Pitaluga, López, Torres y Roselló tendrán tiempo de demostrar si representan esa alternativa que proclama la dirección socialista. La cuestión es que resulta difícil presumir de democracia interna cuando los procesos destinados precisamente a ejercerla terminan convertidos sistemáticamente en meros trámites de proclamación por aclamación.
Las primarias tienen sentido cuando dos o más proyectos compiten, los militantes escuchan propuestas diferentes, comparan equipos y finalmente deciden con su voto.
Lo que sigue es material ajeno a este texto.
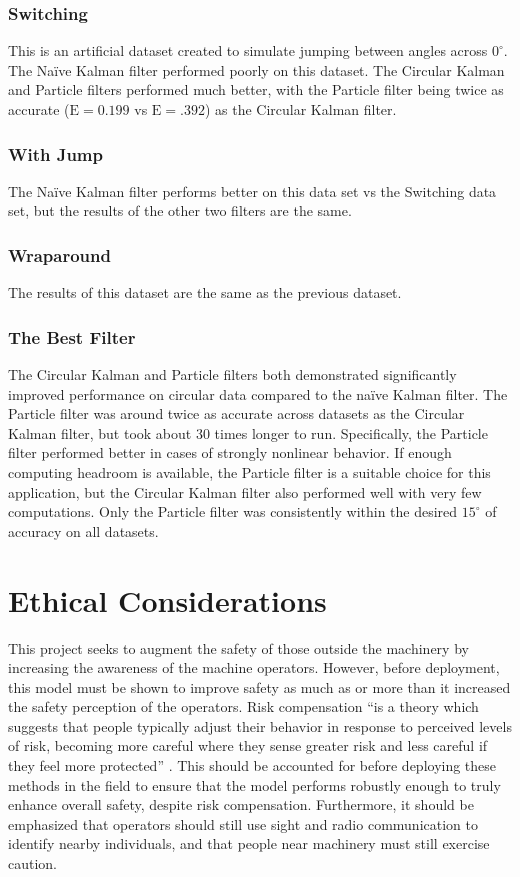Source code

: \documentclass[11pt]{amsart}
\begin{document}
\subsubsection{Switching}
This is an artificial dataset created to simulate jumping between angles across $0^{\circ}$. The Naïve Kalman filter performed poorly on this dataset. The Circular Kalman and Particle filters performed much better, with the Particle filter being twice as accurate ($\mathrm{E}=0.199$ vs $\mathrm{E}=.392$) as the Circular Kalman filter.
\subsubsection{With Jump}
The Naïve Kalman filter performs better on this data set vs the Switching data set, but the results of the other two filters are the same.
\subsubsection{Wraparound}
The results of this dataset are the same as the previous dataset.
\subsubsection{The Best Filter}
The Circular Kalman and Particle filters both demonstrated significantly improved performance on circular data compared to the naïve Kalman filter. The Particle filter was around twice as accurate across datasets as the Circular Kalman filter, but took about 30 times longer to run. Specifically, the Particle filter performed better in cases of strongly nonlinear behavior. If enough computing headroom is available, the Particle filter is a suitable choice for this application, but the Circular Kalman filter also performed well with very few computations. Only the Particle filter was consistently within the desired $15^{\circ}$ of accuracy on all datasets.

\section{Ethical Considerations}
This project seeks to augment the safety of those outside the machinery by increasing the awareness of the machine operators. However, before deployment, this model must be 
shown to improve safety as much as or more than it increased the safety perception of the operators. Risk compensation “is a theory which suggests that people typically adjust 
their behavior in response to perceived levels of risk, becoming more careful where they sense greater risk and less careful if they feel more protected” \cite{Risk}. This should 
be accounted for before deploying these methods in the field to ensure that the model performs robustly enough to truly enhance overall safety, despite risk compensation. Furthermore, 
it should be emphasized that operators should still use sight and radio communication to identify nearby individuals, and that people near machinery must still exercise caution. 
\end{document}
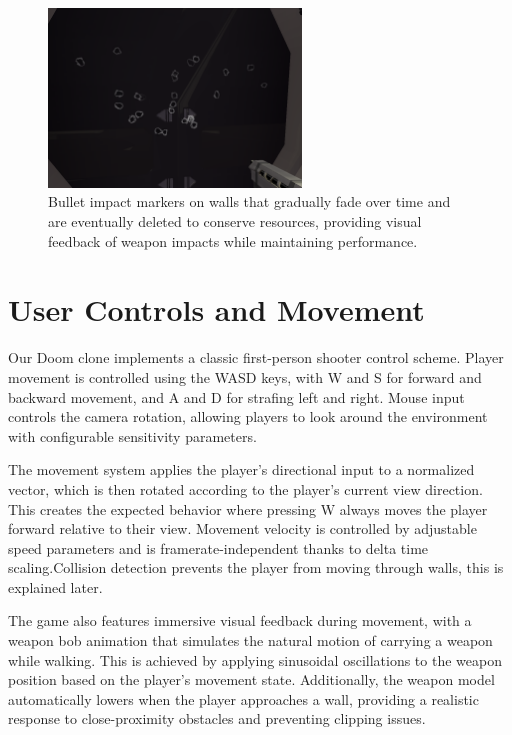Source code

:\documentclass{article}
\begin{document}
\begin{figure}[H]
    \centering
    \includegraphics[width=0.6\textwidth]{diagrams/bullets.png}
    \caption{Bullet impact markers on walls that gradually fade over time and are eventually deleted to conserve resources, providing visual feedback of weapon impacts while maintaining performance.}
    \label{fig:bullet-markers}
\end{figure}


\section{User Controls and Movement}
Our Doom clone implements a classic first-person shooter control scheme. Player movement is controlled using the WASD keys, with W and S for forward and backward movement, and A and D for strafing left and right. Mouse input controls the camera rotation, allowing players to look around the environment with configurable sensitivity parameters.

The movement system applies the player's directional input to a normalized vector, which is then rotated according to the player's current view direction. This creates the expected behavior where pressing W always moves the player forward relative to their view. Movement velocity is controlled by adjustable speed parameters and is framerate-independent thanks to delta time scaling.Collision detection prevents the player from moving through walls, this is explained later.

The game also features immersive visual feedback during movement, with a weapon bob animation that simulates the natural motion of carrying a weapon while walking. This is achieved by applying sinusoidal oscillations to the weapon position based on the player's movement state. Additionally, the weapon model automatically lowers when the player approaches a wall, providing a realistic response to close-proximity obstacles and preventing clipping issues.
\end{document}
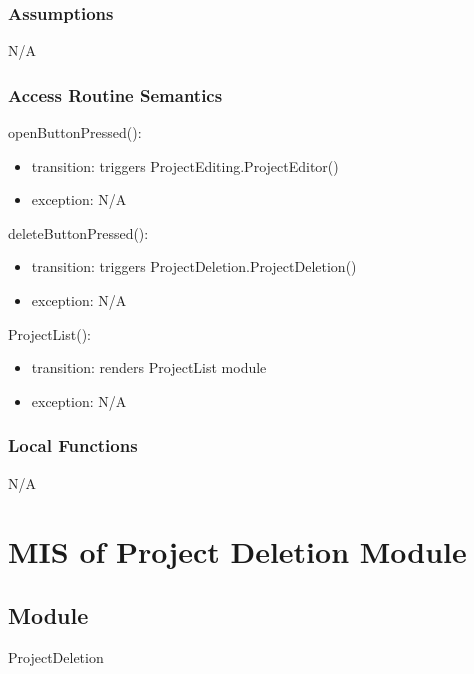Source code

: \documentclass[12pt, titlepage]{article}
\begin{document}
	\subsubsection{Assumptions}
	N/A
	
	\subsubsection{Access Routine Semantics}
	
	\noindent openButtonPressed():
	\begin{itemize}
		\item transition: triggers ProjectEditing.ProjectEditor()
		\item exception: N/A
	\end{itemize}
	
	\noindent deleteButtonPressed():
	\begin{itemize}
		\item transition: triggers ProjectDeletion.ProjectDeletion()
		\item exception: N/A
	\end{itemize}
	
	\noindent ProjectList():
	\begin{itemize}
		\item transition: renders ProjectList module
		\item exception: N/A
	\end{itemize}
	
	\subsubsection{Local Functions}
	
	N/A
	
	\newpage
	
	\section{MIS of Project Deletion Module} \label{Module} 
	
	\subsection{Module}
	
	ProjectDeletion
	
\end{document}
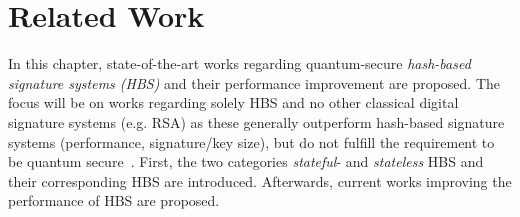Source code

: \chapter{Related Work}
\label{cha:stateOfTheArt}

In this chapter, state-of-the-art works regarding quantum-secure \textit{hash-based signature systems (HBS)} and their performance improvement are proposed. 
The focus will be on works regarding solely HBS and no other classical digital signature systems (e.g. RSA) as these generally outperform hash-based signature systems (performance, signature/key size), but do not fulfill the requirement to be quantum secure~\cite{RSA_pq-attack_examples_2018,comparison_performance_RSA_ECDSA_Merkle_WOTS_2021}.
First, the two categories \textit{stateful}- and \textit{stateless} HBS and their corresponding HBS are introduced. Afterwards, current works improving the performance of HBS are proposed.

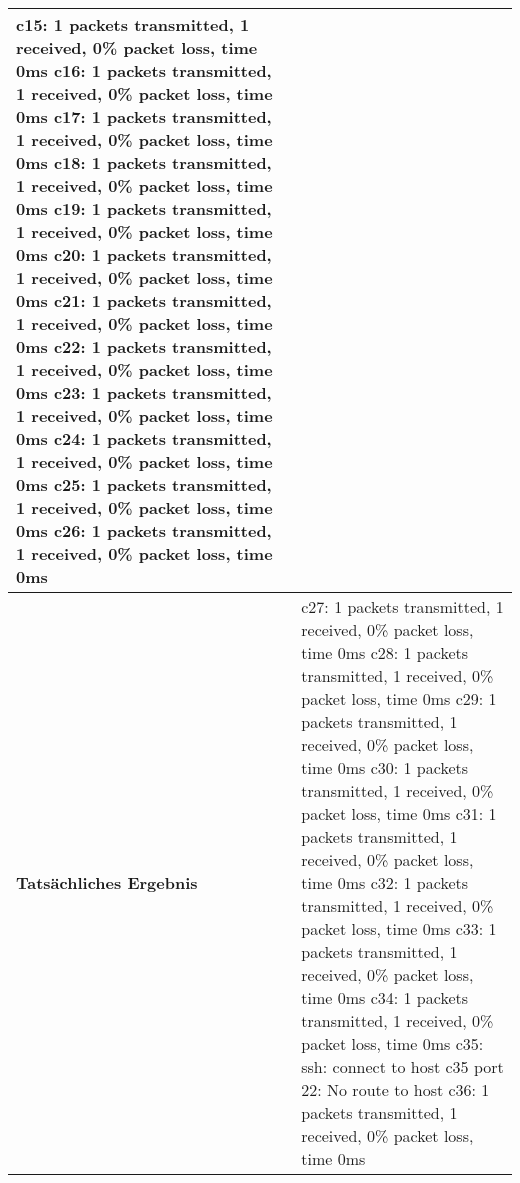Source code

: \begin{longtable}{p{4.5cm}p{11.5cm}}
c15: 1 packets transmitted, 1 received, 0\% packet loss, time 0ms \newline
c16: 1 packets transmitted, 1 received, 0\% packet loss, time 0ms \newline
c17: 1 packets transmitted, 1 received, 0\% packet loss, time 0ms \newline 
c18: 1 packets transmitted, 1 received, 0\% packet loss, time 0ms \newline
c19: 1 packets transmitted, 1 received, 0\% packet loss, time 0ms \newline
c20: 1 packets transmitted, 1 received, 0\% packet loss, time 0ms \newline
c21: 1 packets transmitted, 1 received, 0\% packet loss, time 0ms \newline
c22: 1 packets transmitted, 1 received, 0\% packet loss, time 0ms \newline
c23: 1 packets transmitted, 1 received, 0\% packet loss, time 0ms \newline
c24: 1 packets transmitted, 1 received, 0\% packet loss, time 0ms \newline 
c25: 1 packets transmitted, 1 received, 0\% packet loss, time 0ms \newline
c26: 1 packets transmitted, 1 received, 0\% packet loss, time 0ms \newline
\\\hline
\cellcolor{heading}\textbf{Tatsächliches Ergebnis} & 
c27: 1 packets transmitted, 1 received, 0\% packet loss, time 0ms \newline
c28: 1 packets transmitted, 1 received, 0\% packet loss, time 0ms \newline
c29: 1 packets transmitted, 1 received, 0\% packet loss, time 0ms \newline
c30: 1 packets transmitted, 1 received, 0\% packet loss, time 0ms \newline
c31: 1 packets transmitted, 1 received, 0\% packet loss, time 0ms \newline
c32: 1 packets transmitted, 1 received, 0\% packet loss, time 0ms \newline
c33: 1 packets transmitted, 1 received, 0\% packet loss, time 0ms \newline
c34: 1 packets transmitted, 1 received, 0\% packet loss, time 0ms \newline
c35: ssh: connect to host c35 port 22: No route to host\newline
c36: 1 packets transmitted, 1 received, 0\% packet loss, time 0ms \newline

\end{longtable}
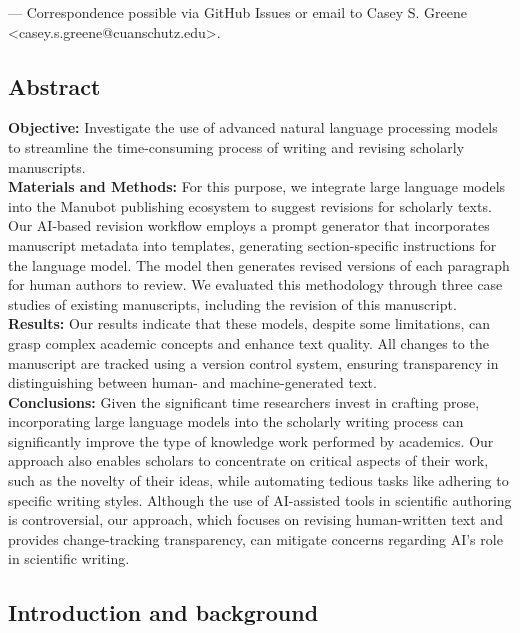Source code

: \documentclass[
]{article}
\begin{document}
\leavevmode{}%
\Letter --- Correspondence possible via GitHub Issues
or email to
Casey S. Greene \textless casey.s.greene@cuanschutz.edu\textgreater.

\hypertarget{abstract}{%
\subsection{Abstract}\label{abstract}}

\textbf{Objective:} Investigate the use of advanced natural language processing models to streamline the time-consuming process of writing and revising scholarly manuscripts.\\
\textbf{Materials and Methods:} For this purpose, we integrate large language models into the Manubot publishing ecosystem to suggest revisions for scholarly texts.
Our AI-based revision workflow employs a prompt generator that incorporates manuscript metadata into templates, generating section-specific instructions for the language model.
The model then generates revised versions of each paragraph for human authors to review.
We evaluated this methodology through three case studies of existing manuscripts, including the revision of this manuscript.\\
\textbf{Results:} Our results indicate that these models, despite some limitations, can grasp complex academic concepts and enhance text quality.
All changes to the manuscript are tracked using a version control system, ensuring transparency in distinguishing between human- and machine-generated text.\\
\textbf{Conclusions:} Given the significant time researchers invest in crafting prose, incorporating large language models into the scholarly writing process can significantly improve the type of knowledge work performed by academics.
Our approach also enables scholars to concentrate on critical aspects of their work, such as the novelty of their ideas, while automating tedious tasks like adhering to specific writing styles.
Although the use of AI-assisted tools in scientific authoring is controversial, our approach, which focuses on revising human-written text and provides change-tracking transparency, can mitigate concerns regarding AI's role in scientific writing.

\hypertarget{introduction}{%
\subsection{Introduction and background}\label{introduction}}
\end{document}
Si únicamente se presenta una persona, no hay elección posible. Hay designación, aunque se revista de fases, reglamentos, plazos y procedimientos orgánicos.
Resulta paradójico porque el PSOE convirtió durante años las primarias en una de sus principales credenciales democráticas. Pero un partido no demuestra su pluralidad diciendo que permite competir, sino consiguiendo que exista competencia interna sin que presentarse frente al candidato del aparato parezca una extravagancia.
Quizá todos los socialistas ibicencos estén entusiasmados exactamente con los mismos candidatos. Puede ser. Pero que elección tras elección apenas aparezcan alternativas invita, como mínimo, a preguntarse por qué.
El PSOE de Ibiza denuncia ahora un supuesto «clamor unánime» de la sociedad por un cambio. Antes de interpretar la pluralidad de toda Ibiza, no estaría de más practicarla dentro de casa.
Y, por cierto, solo hay una mujer. Los feministas.